General

REVIEW: Lisbon: War in the Shadows of the City of Light

Book by Neill Lochery

LisbonAt the outbreak of the Second World War, neutral Portugal was an impoverished authoritarian state on the fringe of global events. Then, almost overnight, its capital, Lisbon, became the place where Allies and Axis kept an eye on each other. That suited the Portuguese dictator, Antonio Salazar, who knew the risks of joining either the Allies (German or Spanish invasion) or the Axis (losing Portugal’s colonies to Britain). The belligerents also accepted the status quo. The Allies in particular desired an escape hatch from the Nazi-dominated continent, and thousands of refugees passed through Lisbon. Toss in the spies (including Ian Fleming, who based Casino Royale on Lisbon’s chic seaside casino in Estoril) and the exiled royalty (including the duke and duchess of Windsor) and Lochery is right: Lisbon was “like Casablanca, only 20 times more.”

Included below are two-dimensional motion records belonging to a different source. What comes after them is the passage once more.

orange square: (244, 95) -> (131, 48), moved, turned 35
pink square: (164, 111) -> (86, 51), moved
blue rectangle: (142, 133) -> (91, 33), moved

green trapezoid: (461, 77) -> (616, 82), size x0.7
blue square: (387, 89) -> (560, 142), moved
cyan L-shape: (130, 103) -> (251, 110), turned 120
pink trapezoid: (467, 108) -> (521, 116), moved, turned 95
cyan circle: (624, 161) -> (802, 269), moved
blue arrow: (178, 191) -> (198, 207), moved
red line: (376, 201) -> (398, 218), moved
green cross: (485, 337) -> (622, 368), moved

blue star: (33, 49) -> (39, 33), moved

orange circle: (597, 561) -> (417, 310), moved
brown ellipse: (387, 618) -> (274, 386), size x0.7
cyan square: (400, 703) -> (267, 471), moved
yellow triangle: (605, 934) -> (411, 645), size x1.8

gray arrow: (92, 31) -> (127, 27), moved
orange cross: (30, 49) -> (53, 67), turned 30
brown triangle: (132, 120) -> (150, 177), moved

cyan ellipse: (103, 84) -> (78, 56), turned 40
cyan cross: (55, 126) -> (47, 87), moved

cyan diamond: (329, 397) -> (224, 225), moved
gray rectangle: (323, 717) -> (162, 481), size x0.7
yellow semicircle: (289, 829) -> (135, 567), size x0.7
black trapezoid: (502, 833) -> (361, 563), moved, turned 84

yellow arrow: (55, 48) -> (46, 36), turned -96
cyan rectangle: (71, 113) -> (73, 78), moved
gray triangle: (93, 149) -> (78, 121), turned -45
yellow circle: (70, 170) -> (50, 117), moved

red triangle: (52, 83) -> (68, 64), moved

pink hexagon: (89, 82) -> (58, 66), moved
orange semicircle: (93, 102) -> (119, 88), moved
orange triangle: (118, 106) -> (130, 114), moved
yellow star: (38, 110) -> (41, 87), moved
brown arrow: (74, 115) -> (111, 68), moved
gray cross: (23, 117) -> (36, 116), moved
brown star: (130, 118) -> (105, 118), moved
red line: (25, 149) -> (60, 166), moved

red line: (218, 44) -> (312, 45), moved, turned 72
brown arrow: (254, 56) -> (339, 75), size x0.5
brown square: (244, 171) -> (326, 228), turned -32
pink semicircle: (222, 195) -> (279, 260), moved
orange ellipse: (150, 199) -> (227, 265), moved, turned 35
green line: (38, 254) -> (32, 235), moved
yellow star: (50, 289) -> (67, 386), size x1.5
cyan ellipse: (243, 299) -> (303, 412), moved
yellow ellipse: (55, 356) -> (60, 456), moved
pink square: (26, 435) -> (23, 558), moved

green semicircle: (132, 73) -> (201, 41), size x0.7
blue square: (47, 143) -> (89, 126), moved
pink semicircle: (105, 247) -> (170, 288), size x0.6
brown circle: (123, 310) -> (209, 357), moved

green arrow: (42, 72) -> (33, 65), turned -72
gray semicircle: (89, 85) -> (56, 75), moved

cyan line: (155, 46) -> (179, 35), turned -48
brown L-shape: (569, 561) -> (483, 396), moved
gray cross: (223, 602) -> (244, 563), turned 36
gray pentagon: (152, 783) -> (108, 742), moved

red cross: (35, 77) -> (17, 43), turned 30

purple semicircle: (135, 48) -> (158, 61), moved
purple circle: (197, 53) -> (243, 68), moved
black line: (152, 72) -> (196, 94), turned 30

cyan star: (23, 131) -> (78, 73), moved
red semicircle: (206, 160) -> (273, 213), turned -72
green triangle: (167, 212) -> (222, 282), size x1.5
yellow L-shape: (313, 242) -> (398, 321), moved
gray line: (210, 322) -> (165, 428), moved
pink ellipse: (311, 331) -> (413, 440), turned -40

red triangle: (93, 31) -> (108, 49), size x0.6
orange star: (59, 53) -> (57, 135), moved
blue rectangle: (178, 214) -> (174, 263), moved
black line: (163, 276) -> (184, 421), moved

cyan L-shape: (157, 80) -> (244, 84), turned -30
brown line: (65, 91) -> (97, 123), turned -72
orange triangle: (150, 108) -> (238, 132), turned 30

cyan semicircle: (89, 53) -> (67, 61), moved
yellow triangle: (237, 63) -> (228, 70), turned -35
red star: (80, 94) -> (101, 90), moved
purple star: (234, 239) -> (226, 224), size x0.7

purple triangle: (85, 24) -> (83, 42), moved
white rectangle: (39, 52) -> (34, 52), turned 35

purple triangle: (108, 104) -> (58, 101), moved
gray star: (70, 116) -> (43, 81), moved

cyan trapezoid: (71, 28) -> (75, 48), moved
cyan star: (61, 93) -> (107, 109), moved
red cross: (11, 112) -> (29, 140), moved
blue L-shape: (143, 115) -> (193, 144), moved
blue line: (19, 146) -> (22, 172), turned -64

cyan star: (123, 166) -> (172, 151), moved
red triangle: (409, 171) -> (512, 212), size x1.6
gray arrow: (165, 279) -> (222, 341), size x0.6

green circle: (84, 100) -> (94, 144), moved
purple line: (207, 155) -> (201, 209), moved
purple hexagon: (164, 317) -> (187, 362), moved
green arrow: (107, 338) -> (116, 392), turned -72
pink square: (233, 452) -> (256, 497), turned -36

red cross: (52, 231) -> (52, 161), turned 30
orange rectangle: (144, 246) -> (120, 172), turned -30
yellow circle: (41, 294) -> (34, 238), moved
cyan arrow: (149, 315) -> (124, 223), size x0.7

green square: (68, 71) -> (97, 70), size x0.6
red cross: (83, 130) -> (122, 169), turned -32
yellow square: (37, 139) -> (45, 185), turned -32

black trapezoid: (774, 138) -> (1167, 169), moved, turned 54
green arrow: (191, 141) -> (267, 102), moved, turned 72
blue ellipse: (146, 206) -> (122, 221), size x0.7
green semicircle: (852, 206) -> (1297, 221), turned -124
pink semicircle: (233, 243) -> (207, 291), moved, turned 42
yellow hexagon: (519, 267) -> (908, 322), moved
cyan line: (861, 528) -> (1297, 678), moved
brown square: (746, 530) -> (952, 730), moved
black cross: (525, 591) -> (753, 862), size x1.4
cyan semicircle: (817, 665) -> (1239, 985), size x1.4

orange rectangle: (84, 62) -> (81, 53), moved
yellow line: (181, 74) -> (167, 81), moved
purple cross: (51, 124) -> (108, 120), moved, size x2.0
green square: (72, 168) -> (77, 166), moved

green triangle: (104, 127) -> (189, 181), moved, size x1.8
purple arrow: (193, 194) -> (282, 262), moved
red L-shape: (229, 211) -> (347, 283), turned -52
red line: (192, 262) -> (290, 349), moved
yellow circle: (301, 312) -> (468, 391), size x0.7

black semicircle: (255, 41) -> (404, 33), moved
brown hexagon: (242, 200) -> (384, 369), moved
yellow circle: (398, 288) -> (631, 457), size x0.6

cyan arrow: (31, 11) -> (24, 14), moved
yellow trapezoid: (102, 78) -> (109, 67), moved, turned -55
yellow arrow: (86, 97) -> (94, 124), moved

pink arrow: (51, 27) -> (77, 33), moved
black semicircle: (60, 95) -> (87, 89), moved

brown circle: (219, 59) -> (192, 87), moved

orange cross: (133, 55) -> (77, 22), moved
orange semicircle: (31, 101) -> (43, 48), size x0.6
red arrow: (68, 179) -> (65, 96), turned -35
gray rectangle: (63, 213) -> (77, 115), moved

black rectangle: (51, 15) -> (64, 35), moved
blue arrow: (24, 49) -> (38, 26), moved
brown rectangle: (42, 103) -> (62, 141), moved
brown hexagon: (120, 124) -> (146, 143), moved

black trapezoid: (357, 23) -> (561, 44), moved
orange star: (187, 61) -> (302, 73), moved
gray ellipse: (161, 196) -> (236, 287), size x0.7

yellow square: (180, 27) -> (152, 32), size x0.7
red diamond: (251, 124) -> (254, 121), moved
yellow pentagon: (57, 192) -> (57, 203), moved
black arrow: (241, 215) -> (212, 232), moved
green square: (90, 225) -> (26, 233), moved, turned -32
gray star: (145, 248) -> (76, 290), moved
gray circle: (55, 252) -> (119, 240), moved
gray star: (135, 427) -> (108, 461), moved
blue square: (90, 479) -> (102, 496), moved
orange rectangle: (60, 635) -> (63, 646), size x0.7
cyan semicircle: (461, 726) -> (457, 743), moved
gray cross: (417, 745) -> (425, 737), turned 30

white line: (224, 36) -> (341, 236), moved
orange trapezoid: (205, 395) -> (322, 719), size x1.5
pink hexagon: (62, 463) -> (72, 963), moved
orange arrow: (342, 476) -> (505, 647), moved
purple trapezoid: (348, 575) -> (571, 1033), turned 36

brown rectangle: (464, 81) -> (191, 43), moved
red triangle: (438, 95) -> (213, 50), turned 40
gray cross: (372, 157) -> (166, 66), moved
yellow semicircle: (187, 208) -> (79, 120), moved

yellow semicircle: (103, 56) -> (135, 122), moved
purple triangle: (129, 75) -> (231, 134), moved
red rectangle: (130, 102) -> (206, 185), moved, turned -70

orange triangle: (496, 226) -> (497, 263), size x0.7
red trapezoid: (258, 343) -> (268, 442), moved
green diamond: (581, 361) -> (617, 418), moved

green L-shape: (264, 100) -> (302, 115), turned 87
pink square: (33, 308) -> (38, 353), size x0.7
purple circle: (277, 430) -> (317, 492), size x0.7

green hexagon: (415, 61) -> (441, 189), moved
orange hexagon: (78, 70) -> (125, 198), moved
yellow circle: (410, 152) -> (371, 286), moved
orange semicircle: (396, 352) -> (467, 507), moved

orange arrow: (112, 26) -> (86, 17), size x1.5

And then there was the wolfram, the rare hard metal vital to modern armaments. Portugal was its main European source. Just as the Allies took over an Azores island for an air base (the price of Portuguese neutrality), the Germans made it clear that peace depended upon access to wolfram. That too suited Salazar, who played, in Lochery’s retelling, his limited cards skilfully. The tungsten was forthcoming, but only in exchange for gold, which the Nazis obtained by looting Europe. Portugal ended the war with at least 124 tonnes of German-paid gold (and almost certainly much more), three-quarters of which U.S. negotiators believed was looted.

But those negotiators, who succeded in forcing the return of stolen gold by other neutral nations, were hamstrung by their own government’s desire to keep the Azores base for the new Cold War. In the end, the Portuguese returned just four tonnes. The rest remained as an integral part of Portugal’s slow transition to a modern economy, and as one more of the war’s still-open wounds.